Written task: Write out every line below, unchanged, from the line containing "country: Sweden" down to the line containing "catalogue / barcode: US 3158862", including both of those lines.

The input:
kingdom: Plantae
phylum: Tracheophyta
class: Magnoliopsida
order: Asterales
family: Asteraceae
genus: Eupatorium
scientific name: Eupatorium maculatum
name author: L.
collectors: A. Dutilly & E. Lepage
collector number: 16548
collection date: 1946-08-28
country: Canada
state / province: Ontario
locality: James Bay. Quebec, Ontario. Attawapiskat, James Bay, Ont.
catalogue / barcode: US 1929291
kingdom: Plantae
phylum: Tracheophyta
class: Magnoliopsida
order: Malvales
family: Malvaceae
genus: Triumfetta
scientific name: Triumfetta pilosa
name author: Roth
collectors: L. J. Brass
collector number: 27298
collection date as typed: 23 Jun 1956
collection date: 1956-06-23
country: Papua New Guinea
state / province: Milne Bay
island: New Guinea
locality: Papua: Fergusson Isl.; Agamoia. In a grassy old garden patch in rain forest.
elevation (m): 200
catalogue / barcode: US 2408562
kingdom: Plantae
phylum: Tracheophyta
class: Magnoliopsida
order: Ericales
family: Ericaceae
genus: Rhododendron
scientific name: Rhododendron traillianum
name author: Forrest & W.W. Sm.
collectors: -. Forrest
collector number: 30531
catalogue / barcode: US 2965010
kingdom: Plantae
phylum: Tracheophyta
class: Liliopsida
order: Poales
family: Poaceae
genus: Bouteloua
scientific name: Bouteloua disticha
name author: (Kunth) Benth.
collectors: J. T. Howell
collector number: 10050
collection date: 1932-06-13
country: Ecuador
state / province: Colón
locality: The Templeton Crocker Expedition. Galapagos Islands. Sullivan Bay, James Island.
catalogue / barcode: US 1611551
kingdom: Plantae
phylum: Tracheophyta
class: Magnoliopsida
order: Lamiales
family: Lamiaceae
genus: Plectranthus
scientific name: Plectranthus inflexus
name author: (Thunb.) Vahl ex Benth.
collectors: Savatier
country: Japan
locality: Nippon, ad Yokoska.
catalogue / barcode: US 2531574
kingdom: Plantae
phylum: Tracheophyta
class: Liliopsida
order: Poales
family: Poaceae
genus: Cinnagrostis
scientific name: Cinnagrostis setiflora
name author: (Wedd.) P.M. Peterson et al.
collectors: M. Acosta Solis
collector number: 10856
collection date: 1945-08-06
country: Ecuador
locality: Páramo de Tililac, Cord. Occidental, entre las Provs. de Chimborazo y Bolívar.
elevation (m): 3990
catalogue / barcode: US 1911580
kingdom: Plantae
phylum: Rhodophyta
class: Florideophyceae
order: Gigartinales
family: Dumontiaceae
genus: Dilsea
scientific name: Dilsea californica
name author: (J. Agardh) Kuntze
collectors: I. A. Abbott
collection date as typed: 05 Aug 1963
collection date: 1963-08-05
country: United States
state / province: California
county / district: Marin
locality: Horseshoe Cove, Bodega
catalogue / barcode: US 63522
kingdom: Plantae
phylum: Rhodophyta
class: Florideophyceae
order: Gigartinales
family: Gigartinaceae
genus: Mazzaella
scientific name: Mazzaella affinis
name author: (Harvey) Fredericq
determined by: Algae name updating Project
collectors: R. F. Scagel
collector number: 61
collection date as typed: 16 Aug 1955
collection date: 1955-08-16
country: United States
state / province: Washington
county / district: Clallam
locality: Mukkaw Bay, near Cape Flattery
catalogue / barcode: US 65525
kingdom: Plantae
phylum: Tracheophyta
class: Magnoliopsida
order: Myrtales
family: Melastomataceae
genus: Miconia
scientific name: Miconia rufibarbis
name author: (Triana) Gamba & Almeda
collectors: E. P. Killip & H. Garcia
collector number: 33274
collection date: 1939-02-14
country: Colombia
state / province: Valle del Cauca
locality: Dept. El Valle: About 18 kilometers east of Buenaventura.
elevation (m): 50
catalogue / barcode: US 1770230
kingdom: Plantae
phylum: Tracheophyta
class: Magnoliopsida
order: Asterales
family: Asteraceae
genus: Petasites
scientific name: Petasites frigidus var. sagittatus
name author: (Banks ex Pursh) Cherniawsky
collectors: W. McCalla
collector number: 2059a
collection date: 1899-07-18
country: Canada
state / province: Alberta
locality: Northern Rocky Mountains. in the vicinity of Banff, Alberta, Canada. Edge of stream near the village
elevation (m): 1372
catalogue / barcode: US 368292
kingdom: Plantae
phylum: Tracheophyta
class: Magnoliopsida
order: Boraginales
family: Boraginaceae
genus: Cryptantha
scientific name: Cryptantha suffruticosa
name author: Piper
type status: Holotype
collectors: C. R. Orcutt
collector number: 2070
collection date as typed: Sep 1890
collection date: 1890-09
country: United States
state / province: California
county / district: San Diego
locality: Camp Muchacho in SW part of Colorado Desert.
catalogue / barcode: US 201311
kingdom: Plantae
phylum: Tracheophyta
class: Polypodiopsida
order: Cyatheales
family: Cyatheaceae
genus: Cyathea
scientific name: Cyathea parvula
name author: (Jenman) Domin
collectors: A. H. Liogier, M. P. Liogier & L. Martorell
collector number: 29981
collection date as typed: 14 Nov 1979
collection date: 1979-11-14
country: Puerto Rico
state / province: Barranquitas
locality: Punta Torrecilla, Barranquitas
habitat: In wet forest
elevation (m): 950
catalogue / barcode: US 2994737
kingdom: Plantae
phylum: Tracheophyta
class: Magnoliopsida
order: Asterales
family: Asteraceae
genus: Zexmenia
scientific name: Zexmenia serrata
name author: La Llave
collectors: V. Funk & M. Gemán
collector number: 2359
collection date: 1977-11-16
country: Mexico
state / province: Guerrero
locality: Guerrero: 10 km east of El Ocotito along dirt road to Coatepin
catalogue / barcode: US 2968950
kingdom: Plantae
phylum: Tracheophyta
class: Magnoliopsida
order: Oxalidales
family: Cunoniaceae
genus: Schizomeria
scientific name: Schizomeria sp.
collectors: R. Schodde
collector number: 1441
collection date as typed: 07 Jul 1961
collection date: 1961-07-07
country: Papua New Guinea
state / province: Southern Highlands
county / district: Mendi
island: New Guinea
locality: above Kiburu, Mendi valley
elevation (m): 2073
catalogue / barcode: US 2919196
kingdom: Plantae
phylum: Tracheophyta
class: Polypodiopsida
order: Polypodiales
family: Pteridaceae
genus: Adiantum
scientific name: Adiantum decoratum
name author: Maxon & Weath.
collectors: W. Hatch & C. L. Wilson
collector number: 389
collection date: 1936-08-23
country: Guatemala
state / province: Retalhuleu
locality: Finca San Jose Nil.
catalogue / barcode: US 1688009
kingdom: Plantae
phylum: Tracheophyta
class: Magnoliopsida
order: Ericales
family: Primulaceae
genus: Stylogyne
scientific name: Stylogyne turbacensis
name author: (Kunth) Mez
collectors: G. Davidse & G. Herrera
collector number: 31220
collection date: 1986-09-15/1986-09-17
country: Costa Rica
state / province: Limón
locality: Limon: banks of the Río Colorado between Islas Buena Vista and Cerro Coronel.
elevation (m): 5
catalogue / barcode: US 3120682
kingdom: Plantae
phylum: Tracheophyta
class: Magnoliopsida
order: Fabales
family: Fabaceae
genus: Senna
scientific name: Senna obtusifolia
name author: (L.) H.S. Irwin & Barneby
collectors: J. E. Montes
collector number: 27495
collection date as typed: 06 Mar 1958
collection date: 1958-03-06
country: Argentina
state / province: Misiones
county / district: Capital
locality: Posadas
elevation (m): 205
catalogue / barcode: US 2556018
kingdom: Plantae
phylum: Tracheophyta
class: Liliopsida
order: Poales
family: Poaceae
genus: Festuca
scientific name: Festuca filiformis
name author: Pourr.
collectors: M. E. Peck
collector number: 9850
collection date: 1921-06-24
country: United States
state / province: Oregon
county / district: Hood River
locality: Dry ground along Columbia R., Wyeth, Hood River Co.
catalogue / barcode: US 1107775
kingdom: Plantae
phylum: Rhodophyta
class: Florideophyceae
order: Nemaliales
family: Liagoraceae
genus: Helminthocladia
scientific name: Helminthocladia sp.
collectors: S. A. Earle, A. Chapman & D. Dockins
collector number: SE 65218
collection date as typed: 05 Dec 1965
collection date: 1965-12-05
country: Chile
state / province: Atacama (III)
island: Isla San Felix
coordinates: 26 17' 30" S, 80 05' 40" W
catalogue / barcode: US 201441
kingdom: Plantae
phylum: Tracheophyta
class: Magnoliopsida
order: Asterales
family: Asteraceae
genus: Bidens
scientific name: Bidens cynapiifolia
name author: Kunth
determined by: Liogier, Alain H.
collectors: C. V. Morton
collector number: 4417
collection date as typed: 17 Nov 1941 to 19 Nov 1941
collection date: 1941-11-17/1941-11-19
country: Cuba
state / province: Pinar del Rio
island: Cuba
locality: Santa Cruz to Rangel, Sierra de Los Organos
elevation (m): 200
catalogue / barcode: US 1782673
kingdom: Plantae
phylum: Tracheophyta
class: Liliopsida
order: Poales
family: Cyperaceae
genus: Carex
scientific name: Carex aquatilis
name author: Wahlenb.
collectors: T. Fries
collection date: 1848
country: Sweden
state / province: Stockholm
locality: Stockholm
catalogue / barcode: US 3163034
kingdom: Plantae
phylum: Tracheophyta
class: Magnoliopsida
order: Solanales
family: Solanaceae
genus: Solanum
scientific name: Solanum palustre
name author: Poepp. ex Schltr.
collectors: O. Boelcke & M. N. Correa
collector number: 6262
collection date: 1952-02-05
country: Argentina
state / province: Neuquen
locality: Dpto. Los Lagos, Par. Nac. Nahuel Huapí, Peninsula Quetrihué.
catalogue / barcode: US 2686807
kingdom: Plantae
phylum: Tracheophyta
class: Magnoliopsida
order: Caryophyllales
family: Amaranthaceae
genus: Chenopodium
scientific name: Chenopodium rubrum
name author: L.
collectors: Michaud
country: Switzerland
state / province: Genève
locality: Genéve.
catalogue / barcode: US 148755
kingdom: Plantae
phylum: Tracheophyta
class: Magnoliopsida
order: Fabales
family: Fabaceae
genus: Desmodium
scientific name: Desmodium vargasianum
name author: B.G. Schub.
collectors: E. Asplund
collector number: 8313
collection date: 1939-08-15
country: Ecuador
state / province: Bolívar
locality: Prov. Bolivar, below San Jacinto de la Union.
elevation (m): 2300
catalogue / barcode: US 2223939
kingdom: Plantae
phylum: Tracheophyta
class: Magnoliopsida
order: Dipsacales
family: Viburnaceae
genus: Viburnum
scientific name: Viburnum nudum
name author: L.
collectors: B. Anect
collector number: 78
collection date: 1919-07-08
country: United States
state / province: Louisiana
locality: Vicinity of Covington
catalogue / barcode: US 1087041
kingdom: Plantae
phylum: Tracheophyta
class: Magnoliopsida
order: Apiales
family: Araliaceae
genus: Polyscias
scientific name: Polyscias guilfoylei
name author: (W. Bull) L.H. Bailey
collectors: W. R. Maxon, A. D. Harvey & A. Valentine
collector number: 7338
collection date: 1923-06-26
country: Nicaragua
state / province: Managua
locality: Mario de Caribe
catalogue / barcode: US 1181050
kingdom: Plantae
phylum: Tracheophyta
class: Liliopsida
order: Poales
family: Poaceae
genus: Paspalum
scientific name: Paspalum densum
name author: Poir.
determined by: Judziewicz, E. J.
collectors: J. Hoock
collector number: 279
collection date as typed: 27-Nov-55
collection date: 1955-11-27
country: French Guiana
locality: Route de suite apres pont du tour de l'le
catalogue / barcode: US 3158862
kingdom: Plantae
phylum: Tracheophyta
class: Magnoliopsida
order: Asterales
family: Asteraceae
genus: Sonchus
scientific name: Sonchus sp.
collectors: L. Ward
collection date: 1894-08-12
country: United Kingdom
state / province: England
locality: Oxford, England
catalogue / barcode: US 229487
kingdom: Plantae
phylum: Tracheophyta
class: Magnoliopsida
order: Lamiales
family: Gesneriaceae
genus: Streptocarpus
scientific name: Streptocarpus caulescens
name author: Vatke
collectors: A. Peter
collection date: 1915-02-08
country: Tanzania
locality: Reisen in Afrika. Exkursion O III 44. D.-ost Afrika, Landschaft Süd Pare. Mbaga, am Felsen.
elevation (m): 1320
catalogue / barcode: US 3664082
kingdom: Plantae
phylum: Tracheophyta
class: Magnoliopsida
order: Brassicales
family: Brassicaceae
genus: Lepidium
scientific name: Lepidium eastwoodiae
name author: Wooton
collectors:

Response:
country: Sweden
state / province: Stockholm
locality: Stockholm
catalogue / barcode: US 3163034
kingdom: Plantae
phylum: Tracheophyta
class: Magnoliopsida
order: Solanales
family: Solanaceae
genus: Solanum
scientific name: Solanum palustre
name author: Poepp. ex Schltr.
collectors: O. Boelcke & M. N. Correa
collector number: 6262
collection date: 1952-02-05
country: Argentina
state / province: Neuquen
locality: Dpto. Los Lagos, Par. Nac. Nahuel Huapí, Peninsula Quetrihué.
catalogue / barcode: US 2686807
kingdom: Plantae
phylum: Tracheophyta
class: Magnoliopsida
order: Caryophyllales
family: Amaranthaceae
genus: Chenopodium
scientific name: Chenopodium rubrum
name author: L.
collectors: Michaud
country: Switzerland
state / province: Genève
locality: Genéve.
catalogue / barcode: US 148755
kingdom: Plantae
phylum: Tracheophyta
class: Magnoliopsida
order: Fabales
family: Fabaceae
genus: Desmodium
scientific name: Desmodium vargasianum
name author: B.G. Schub.
collectors: E. Asplund
collector number: 8313
collection date: 1939-08-15
country: Ecuador
state / province: Bolívar
locality: Prov. Bolivar, below San Jacinto de la Union.
elevation (m): 2300
catalogue / barcode: US 2223939
kingdom: Plantae
phylum: Tracheophyta
class: Magnoliopsida
order: Dipsacales
family: Viburnaceae
genus: Viburnum
scientific name: Viburnum nudum
name author: L.
collectors: B. Anect
collector number: 78
collection date: 1919-07-08
country: United States
state / province: Louisiana
locality: Vicinity of Covington
catalogue / barcode: US 1087041
kingdom: Plantae
phylum: Tracheophyta
class: Magnoliopsida
order: Apiales
family: Araliaceae
genus: Polyscias
scientific name: Polyscias guilfoylei
name author: (W. Bull) L.H. Bailey
collectors: W. R. Maxon, A. D. Harvey & A. Valentine
collector number: 7338
collection date: 1923-06-26
country: Nicaragua
state / province: Managua
locality: Mario de Caribe
catalogue / barcode: US 1181050
kingdom: Plantae
phylum: Tracheophyta
class: Liliopsida
order: Poales
family: Poaceae
genus: Paspalum
scientific name: Paspalum densum
name author: Poir.
determined by: Judziewicz, E. J.
collectors: J. Hoock
collector number: 279
collection date as typed: 27-Nov-55
collection date: 1955-11-27
country: French Guiana
locality: Route de suite apres pont du tour de l'le
catalogue / barcode: US 3158862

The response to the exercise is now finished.